Zełenski do Litwinów: nastąpi dzień bez wojny i bez Putina
„Jestem przekonany, że Rosja się cofnie. Nie możemy wskazać dokładnego dnia, kiedy to nastąpi, nie można określić szczegółów, jak to się stanie, ale wiemy, że tak się stanie. I nasza wolność zwycięży. Ten dzień bez wątpienia nadejdzie. Pierwszy dzień po wojnie będzie naszym dniem” - powiedział prezydent Ukrainy Wołodymyr Zełenski do tłumu zgromadzonego na placu. Byli tam też Ukraińcy - uchodźcy chroniący się przed wojną.
„Teraz, gdy Moskwa próbuje odzyskać swoje dawne imperium przy pomocy pełnej gamy współczesnej broni, nasza ukraińska odwaga jest również pomocą dla was. Nasza jedność z wami jest również gwarancją waszego bezpieczeństwa” - podkreślił Zełenski.
Przypominając odzyskanie niepodległości przez kraje bałtyckie na początku lat 90. ubiegłego wieku, prezydent Ukrainy ocenił, że dzisiaj „mamy do czynienia z jeszcze bardziej zdradziecką Rosją”.
Ostrzegł, że „jeśli taki katastrofalny dzień - dzień, gdy Ukraina przestanie istnieć - kiedykolwiek nadejdzie, to Rosja zrobi wszystko, co możliwe, aby upewnić się, że nastąpi też dzień, gdy nie będzie już Mołdawii, a następnie dzień, gdy nie będzie już krajów bałtyckich, dzień, gdy nie będzie Polski i dzień, gdy nie będzie wielu innych krajów”.
„Pragnienie Rosji, by manipulować wszystkimi, jest oczywiste.

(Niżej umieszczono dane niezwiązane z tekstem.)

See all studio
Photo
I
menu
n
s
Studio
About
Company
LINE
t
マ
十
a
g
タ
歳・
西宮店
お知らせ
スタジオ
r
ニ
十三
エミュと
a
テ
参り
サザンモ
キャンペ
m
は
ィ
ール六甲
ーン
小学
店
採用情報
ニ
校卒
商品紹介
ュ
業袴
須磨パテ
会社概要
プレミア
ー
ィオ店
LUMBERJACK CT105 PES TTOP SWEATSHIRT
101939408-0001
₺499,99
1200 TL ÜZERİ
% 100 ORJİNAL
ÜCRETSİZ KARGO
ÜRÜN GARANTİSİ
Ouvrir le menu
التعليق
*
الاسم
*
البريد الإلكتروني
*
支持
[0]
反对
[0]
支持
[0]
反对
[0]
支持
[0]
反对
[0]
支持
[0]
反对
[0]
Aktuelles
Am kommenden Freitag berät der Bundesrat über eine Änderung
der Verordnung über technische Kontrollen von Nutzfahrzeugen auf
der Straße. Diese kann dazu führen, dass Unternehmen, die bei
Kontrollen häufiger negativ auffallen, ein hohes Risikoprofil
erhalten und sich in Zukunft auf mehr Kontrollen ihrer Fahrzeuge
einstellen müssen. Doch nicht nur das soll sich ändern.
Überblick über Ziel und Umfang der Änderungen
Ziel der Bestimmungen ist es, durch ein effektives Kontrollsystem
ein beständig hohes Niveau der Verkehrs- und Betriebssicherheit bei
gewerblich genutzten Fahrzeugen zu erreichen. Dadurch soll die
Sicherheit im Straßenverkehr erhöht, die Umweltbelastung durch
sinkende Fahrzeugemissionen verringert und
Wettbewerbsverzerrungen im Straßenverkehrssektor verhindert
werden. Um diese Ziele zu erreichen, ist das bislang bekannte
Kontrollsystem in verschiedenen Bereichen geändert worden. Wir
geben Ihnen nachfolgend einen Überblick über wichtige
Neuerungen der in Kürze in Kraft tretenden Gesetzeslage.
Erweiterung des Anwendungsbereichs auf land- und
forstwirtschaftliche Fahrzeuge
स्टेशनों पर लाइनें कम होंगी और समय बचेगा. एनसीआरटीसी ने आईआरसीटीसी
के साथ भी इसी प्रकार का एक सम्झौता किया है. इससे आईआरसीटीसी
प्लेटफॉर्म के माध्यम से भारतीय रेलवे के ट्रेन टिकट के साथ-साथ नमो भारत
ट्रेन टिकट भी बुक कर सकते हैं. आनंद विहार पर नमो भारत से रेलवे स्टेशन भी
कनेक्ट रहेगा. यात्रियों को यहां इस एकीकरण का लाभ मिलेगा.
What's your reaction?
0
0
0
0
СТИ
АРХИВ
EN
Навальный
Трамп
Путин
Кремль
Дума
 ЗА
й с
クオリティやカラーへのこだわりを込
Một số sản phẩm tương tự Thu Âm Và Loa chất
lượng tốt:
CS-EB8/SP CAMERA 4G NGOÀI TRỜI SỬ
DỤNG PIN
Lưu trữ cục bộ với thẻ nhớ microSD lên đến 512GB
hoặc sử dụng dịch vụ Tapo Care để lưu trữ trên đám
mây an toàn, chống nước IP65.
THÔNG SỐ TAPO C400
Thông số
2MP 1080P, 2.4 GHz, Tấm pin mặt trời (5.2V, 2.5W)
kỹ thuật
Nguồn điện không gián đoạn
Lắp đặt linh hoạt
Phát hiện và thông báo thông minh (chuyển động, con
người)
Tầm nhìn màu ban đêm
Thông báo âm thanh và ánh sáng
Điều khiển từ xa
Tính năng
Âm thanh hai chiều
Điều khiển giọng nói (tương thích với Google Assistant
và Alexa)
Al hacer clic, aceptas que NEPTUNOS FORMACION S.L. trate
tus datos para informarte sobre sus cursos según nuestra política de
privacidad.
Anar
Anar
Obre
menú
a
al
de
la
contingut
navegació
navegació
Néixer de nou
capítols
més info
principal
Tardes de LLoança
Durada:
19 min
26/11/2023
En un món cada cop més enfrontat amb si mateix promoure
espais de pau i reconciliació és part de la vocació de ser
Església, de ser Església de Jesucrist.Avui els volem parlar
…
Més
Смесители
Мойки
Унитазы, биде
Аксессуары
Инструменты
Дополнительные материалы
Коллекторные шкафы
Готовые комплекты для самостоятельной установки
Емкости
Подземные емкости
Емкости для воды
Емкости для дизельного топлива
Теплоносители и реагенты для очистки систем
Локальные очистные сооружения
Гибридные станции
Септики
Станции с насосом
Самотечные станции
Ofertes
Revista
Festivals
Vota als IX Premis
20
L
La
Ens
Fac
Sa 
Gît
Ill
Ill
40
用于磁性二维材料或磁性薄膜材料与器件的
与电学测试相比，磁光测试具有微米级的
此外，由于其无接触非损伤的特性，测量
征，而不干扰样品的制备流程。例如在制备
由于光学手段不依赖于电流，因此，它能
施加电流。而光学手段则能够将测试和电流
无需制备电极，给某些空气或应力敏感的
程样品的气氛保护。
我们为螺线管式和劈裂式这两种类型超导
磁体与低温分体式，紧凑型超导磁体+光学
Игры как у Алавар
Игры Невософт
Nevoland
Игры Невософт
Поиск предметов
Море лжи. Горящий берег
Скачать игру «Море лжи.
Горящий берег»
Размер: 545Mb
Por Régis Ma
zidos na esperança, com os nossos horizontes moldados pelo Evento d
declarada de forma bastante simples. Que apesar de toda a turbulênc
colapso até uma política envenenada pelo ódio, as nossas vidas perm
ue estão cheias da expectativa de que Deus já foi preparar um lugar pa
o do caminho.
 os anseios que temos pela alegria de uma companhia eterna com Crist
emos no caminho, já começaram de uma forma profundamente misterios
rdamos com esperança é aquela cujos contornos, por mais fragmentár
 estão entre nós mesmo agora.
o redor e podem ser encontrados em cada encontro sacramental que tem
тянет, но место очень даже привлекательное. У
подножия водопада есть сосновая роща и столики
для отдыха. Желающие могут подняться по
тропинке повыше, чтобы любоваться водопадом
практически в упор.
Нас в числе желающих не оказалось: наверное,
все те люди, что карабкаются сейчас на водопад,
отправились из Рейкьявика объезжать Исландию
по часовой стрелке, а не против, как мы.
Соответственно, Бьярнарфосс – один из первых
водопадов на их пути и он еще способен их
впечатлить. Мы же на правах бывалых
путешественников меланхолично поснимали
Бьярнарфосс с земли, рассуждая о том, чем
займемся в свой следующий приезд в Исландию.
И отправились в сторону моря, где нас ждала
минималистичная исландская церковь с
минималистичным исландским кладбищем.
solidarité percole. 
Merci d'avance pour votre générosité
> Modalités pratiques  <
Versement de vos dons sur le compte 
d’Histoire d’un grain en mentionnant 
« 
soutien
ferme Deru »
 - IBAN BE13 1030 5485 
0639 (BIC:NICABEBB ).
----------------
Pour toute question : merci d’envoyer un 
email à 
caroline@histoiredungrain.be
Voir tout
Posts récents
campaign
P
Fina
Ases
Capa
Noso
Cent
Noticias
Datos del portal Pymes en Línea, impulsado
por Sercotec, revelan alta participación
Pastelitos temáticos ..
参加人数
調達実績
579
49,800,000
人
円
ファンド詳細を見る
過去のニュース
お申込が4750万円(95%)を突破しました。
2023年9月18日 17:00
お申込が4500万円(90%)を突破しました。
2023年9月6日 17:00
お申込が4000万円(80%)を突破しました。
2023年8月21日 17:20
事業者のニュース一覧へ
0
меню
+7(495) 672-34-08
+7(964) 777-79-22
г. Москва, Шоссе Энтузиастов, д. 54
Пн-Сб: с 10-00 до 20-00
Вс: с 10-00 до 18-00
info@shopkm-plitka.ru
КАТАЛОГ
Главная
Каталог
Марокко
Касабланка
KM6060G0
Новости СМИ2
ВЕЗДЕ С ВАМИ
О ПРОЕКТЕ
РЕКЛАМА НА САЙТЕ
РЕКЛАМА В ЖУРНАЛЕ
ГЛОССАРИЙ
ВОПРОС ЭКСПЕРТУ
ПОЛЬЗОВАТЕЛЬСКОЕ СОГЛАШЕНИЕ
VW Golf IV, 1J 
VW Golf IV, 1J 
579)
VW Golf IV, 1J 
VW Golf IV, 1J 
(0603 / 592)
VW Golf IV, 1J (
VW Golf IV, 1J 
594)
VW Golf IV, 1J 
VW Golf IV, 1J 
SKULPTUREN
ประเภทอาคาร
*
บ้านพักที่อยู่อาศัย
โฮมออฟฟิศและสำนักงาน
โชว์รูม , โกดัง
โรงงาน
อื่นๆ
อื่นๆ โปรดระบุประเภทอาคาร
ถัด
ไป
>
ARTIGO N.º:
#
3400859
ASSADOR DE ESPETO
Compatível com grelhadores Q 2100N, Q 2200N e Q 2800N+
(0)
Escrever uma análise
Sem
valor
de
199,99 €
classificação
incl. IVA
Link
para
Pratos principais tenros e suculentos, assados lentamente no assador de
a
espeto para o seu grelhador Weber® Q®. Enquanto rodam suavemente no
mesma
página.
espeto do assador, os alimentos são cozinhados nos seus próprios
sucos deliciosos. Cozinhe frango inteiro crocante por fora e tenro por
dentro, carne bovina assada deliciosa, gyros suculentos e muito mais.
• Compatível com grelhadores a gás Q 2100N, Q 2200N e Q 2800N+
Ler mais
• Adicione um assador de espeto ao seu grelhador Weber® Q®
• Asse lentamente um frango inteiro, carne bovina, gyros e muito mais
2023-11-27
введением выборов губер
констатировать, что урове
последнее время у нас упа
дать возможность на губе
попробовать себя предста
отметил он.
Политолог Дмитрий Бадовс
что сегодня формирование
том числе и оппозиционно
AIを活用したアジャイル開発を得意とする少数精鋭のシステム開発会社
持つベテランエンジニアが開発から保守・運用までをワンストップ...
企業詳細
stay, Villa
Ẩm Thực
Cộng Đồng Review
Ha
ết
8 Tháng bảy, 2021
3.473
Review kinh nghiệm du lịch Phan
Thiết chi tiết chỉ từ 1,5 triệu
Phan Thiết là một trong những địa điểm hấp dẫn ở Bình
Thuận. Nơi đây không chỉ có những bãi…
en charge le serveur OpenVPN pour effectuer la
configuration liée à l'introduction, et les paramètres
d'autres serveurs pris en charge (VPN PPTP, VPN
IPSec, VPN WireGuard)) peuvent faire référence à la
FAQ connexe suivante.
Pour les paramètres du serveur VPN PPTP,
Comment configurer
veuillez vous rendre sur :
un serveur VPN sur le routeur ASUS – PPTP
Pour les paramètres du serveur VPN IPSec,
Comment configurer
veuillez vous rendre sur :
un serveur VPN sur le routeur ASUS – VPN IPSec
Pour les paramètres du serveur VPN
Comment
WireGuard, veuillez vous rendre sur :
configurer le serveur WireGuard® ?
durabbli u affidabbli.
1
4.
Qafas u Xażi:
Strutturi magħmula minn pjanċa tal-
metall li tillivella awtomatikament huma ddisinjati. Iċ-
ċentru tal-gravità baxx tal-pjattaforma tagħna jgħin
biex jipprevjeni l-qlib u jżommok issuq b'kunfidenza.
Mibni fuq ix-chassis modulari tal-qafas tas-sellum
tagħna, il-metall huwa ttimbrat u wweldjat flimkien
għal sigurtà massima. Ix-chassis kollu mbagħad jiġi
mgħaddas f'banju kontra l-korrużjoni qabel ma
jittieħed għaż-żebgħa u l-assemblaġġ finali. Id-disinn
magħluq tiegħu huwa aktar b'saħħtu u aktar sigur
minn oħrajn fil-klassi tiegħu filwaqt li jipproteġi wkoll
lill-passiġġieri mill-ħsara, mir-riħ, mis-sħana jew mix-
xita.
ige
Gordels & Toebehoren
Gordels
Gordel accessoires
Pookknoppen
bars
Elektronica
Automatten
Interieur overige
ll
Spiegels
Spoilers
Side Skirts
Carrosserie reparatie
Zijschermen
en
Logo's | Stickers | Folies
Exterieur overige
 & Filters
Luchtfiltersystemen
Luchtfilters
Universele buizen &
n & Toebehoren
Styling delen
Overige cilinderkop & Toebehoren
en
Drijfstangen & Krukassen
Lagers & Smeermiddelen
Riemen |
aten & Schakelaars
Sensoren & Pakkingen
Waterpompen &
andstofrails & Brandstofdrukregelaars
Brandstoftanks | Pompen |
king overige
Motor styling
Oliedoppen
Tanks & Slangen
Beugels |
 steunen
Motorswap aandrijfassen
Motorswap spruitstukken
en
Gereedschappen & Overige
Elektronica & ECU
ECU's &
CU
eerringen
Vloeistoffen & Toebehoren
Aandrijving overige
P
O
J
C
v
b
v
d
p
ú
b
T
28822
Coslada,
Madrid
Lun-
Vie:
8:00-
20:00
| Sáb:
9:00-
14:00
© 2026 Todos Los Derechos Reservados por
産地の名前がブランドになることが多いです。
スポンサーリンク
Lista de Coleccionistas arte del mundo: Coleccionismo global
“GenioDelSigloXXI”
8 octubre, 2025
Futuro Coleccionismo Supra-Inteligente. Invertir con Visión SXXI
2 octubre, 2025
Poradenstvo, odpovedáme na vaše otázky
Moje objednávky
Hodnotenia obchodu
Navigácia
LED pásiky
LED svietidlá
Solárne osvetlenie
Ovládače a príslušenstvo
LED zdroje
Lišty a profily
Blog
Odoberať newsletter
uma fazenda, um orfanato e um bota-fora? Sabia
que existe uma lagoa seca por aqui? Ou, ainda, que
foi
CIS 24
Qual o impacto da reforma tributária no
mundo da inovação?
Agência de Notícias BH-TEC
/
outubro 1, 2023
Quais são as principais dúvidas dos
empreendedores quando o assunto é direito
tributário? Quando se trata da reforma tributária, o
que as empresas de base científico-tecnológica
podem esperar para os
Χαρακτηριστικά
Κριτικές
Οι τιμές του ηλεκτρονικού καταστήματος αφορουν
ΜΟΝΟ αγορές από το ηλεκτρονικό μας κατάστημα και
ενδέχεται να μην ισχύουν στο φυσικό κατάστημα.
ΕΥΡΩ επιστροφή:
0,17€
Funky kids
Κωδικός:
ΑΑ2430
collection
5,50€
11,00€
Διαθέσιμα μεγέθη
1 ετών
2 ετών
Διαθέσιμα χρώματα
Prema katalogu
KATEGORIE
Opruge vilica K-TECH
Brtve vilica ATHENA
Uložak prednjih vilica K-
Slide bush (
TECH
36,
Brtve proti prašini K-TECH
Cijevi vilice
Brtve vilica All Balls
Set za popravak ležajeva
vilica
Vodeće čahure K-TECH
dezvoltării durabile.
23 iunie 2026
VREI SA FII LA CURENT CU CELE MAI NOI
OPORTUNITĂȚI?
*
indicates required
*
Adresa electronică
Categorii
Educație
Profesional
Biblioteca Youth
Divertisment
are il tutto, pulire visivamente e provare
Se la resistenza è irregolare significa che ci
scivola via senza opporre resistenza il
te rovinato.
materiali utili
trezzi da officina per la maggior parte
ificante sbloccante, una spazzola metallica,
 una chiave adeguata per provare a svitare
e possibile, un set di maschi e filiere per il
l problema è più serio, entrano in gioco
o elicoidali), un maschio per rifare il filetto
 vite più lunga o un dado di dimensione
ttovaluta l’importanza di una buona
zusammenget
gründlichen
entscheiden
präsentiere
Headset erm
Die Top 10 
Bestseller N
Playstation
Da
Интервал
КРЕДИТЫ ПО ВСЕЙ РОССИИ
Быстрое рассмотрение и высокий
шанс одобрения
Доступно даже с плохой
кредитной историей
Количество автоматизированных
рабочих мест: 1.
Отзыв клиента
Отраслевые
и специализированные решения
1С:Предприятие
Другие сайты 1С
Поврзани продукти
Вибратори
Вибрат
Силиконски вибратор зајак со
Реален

I dla każdego niebezpieczeństwem jest teraz milczenie, stanie na uboczu lub samotność” – oświadczył Zełenski. Podkreślił, że „gdy wszyscy pomagają jednemu, zyskuje wolność każdego z nich”. Dodał następnie: „wspólnymi siłami zmieniamy historię na lepsze”.
Prezydent Ukrainy przybył w środę na Litwę z niezapowiadaną wizytą. Kolejnym celem jego podróży będą dwa pozostałe państwa bałtyckie - Łotwa i Estonia. W Wilnie Zełenski spotkał się m.in. z prezydentem Gitanasem Nausėdą. Przywódcy rozmawiali o kwestiach bezpieczeństwa, integracji Ukrainy z UE i NATO oraz współpracy w zakresie produkcji dronów i rozwijania środków walki radioelektronicznej.